The second point means that companies, like an all-time favourite of mine, Cerebras, are moving in the right direction. They recently announced their gigantic WSE-3 chip - 57x larger than an H100, and I still don’t know why they keep bragging about how big their chip is if size doesn’t matter, right?? - that should become very competitive, especially for inference workloads.
Single-chip design remove many of the choke points that constrain discrete architectures, but this approach comes with other issues: the cost related to yield and constraints in the amount of memory that can be etched on a single wafer.

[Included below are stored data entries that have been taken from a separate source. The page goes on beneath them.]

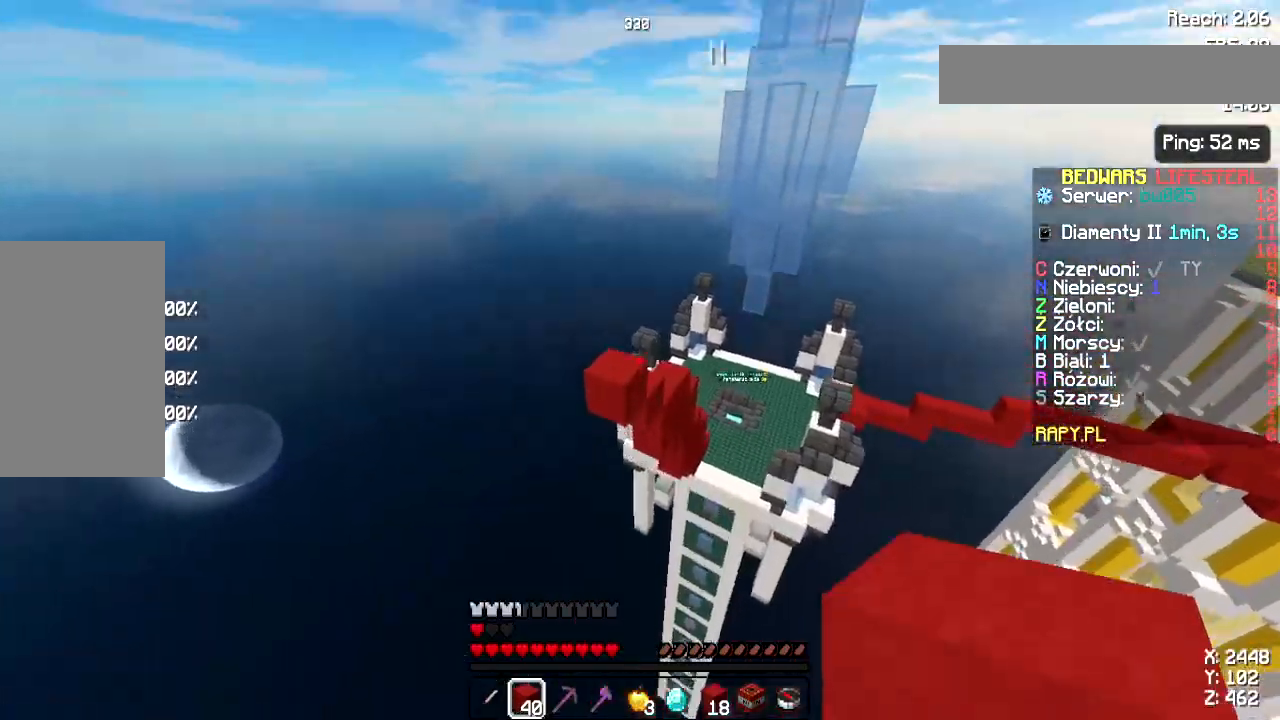
{"keys": ["w"], "mouse": ["left", "right"], "events": [[283, "mouse_right", "down"], [350, "mouse_right", "up"], [417, "mouse_right", "down"], [467, "mouse_left", "down"]]}
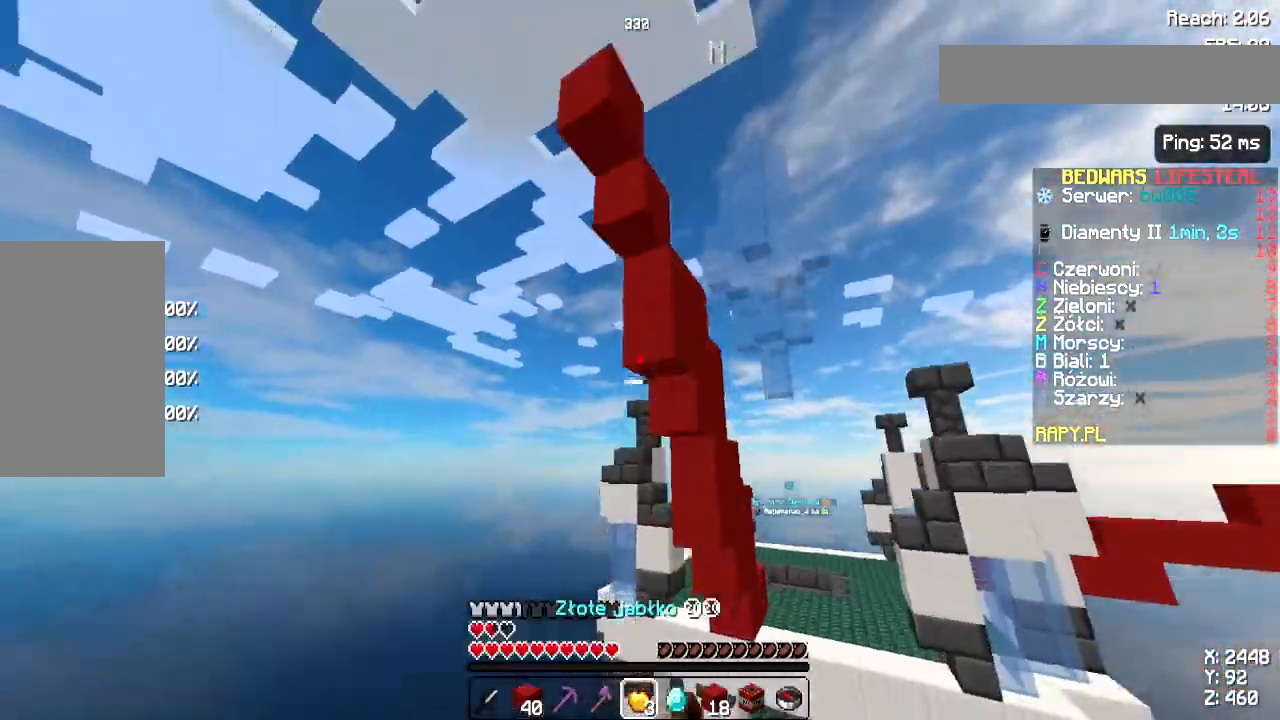
{"keys": [], "mouse": [], "events": [[200, "w", "up"], [250, "mouse_left", "up"], [300, "mouse_right", "up"]]}
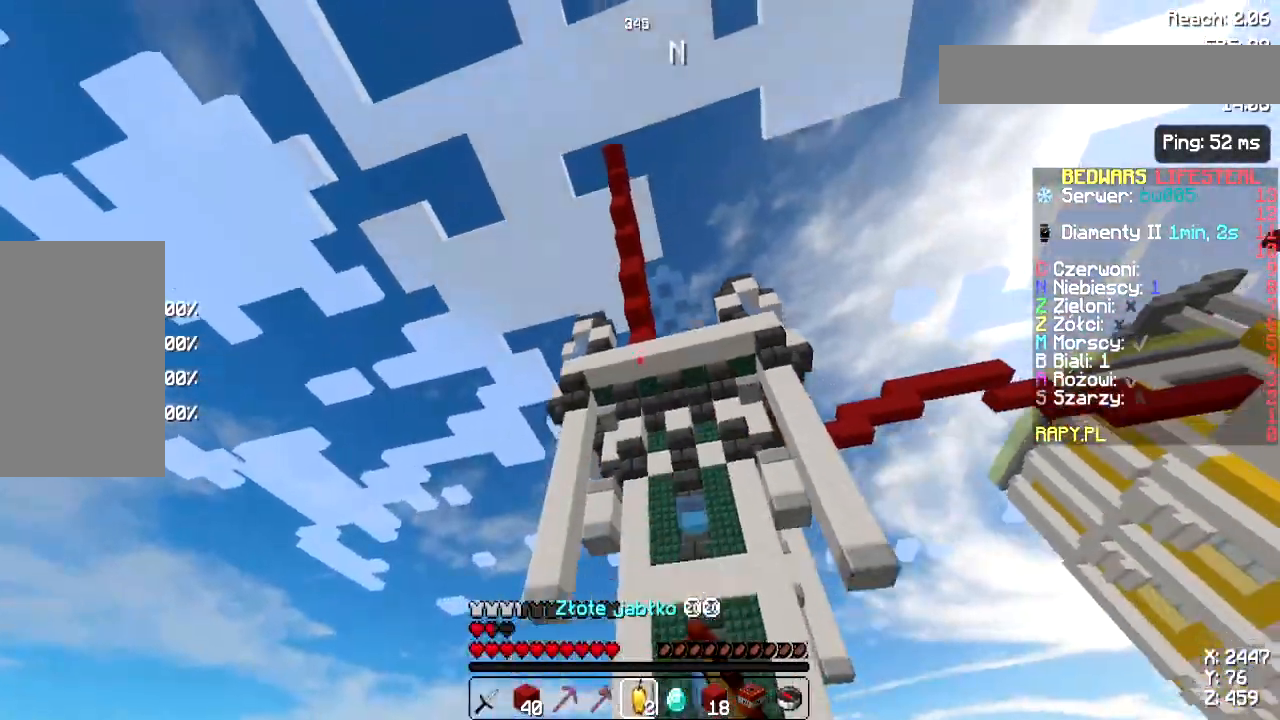
{"keys": [], "mouse": [], "events": []}
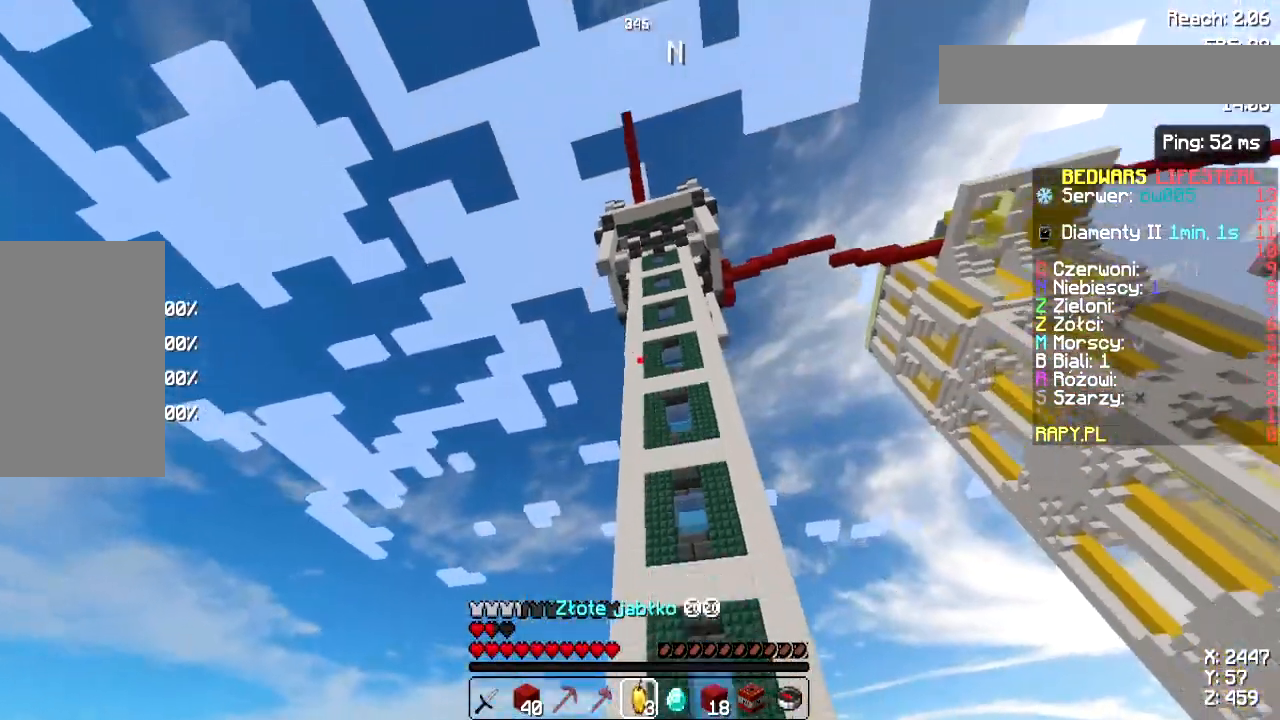
{"keys": ["w"], "mouse": [], "events": [[283, "mouse_left", "down"], [383, "mouse_left", "up"], [400, "w", "down"]]}
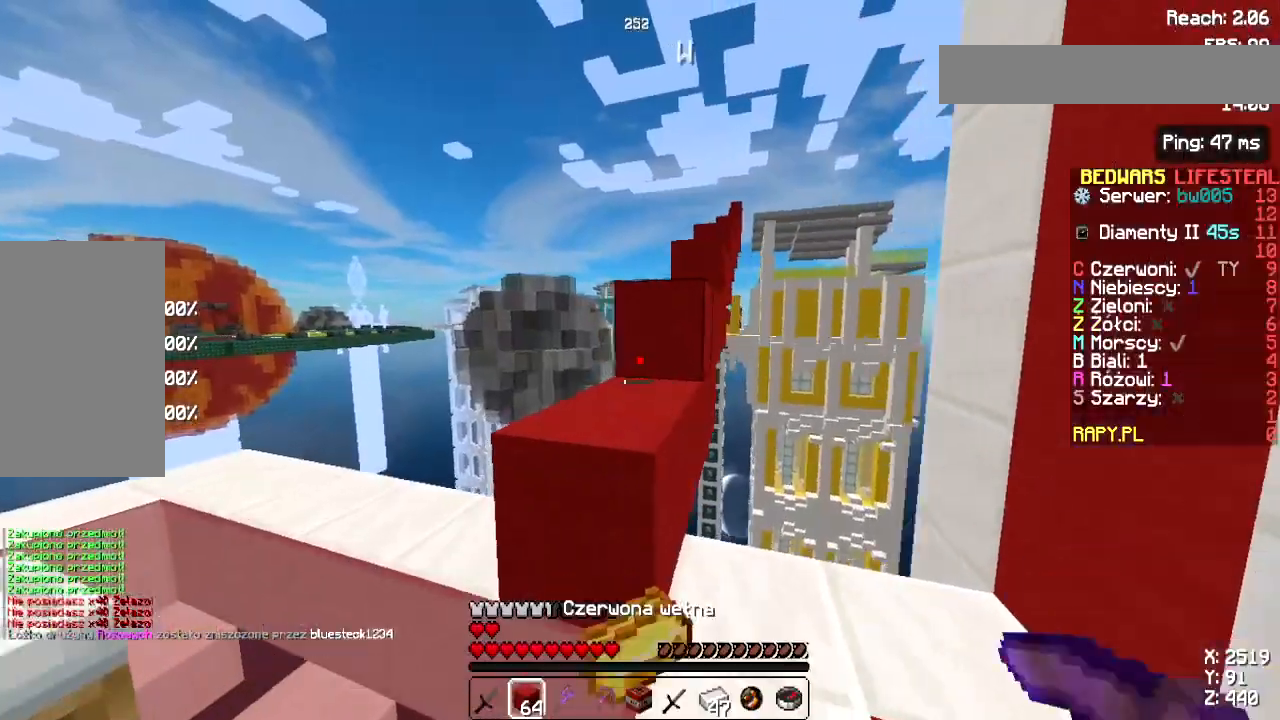
{"keys": ["space", "w"], "mouse": [], "events": [[17, "space", "down"], [50, "mouse_left", "down"], [167, "mouse_left", "up"], [167, "space", "up"], [233, "w", "up"], [333, "w", "down"], [433, "space", "down"]]}
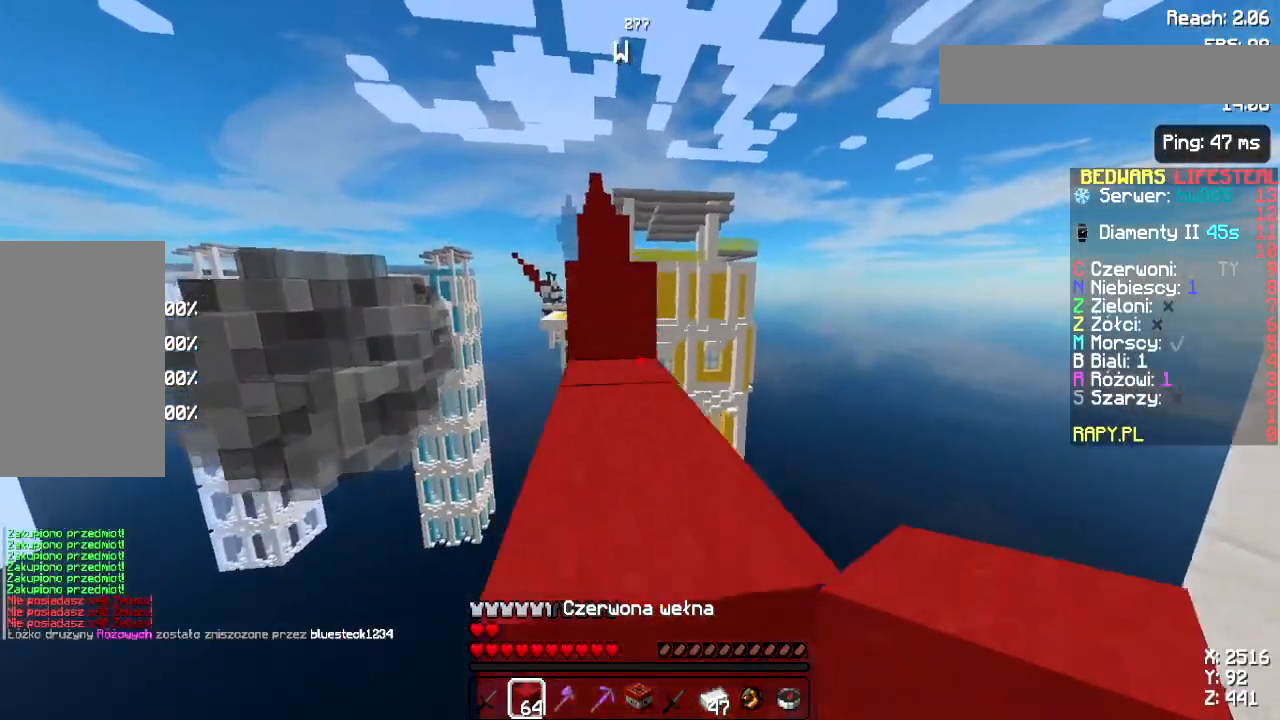
{"keys": ["w"], "mouse": [], "events": [[183, "space", "up"]]}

Cerebras has demonstrated the potential to outperform Nvidia, at least from certain perspectives. Its single-chip architecture boasts extremely high memory bandwidth, although on-chip memory capacity remains limited. With only 44GB available, it's sufficient to retain a heavily quantized LLama2 model in memory, but handling larger models necessitates extensive streaming.
This is where Nvidia still maintains the upper hand, with systems capable of handling up to 5.7TB of memory (over multiple cards). It’s a race of few big-chips vs many smaller-chips. The outcome of such a race is not yet defined though. Nvidia will certainly remain dominant in the training space, at least in the medium term, but companies like Cerebras could be in the right position to gain important shares of the inference market.
Fab Your Own Silicon Son
What’s the point of being the CEO of the most important company enabling AI for the whole humankind… If you can’t give life to your creatures?
Jensen, probably tired of the traditional biological way to make life, and wishing to take part in the miracle of creation himself, decided to fab his own son and he called him: gr00t.
Satisfied of becoming mother to a metal & silicon baby, he introduced the newborn gr00t to the world. Gr00t was timid at first, the world was very different from the familiar sights of the TSMC clean room were he was conceived, but soon he gained confidence and joined his momdad on stage.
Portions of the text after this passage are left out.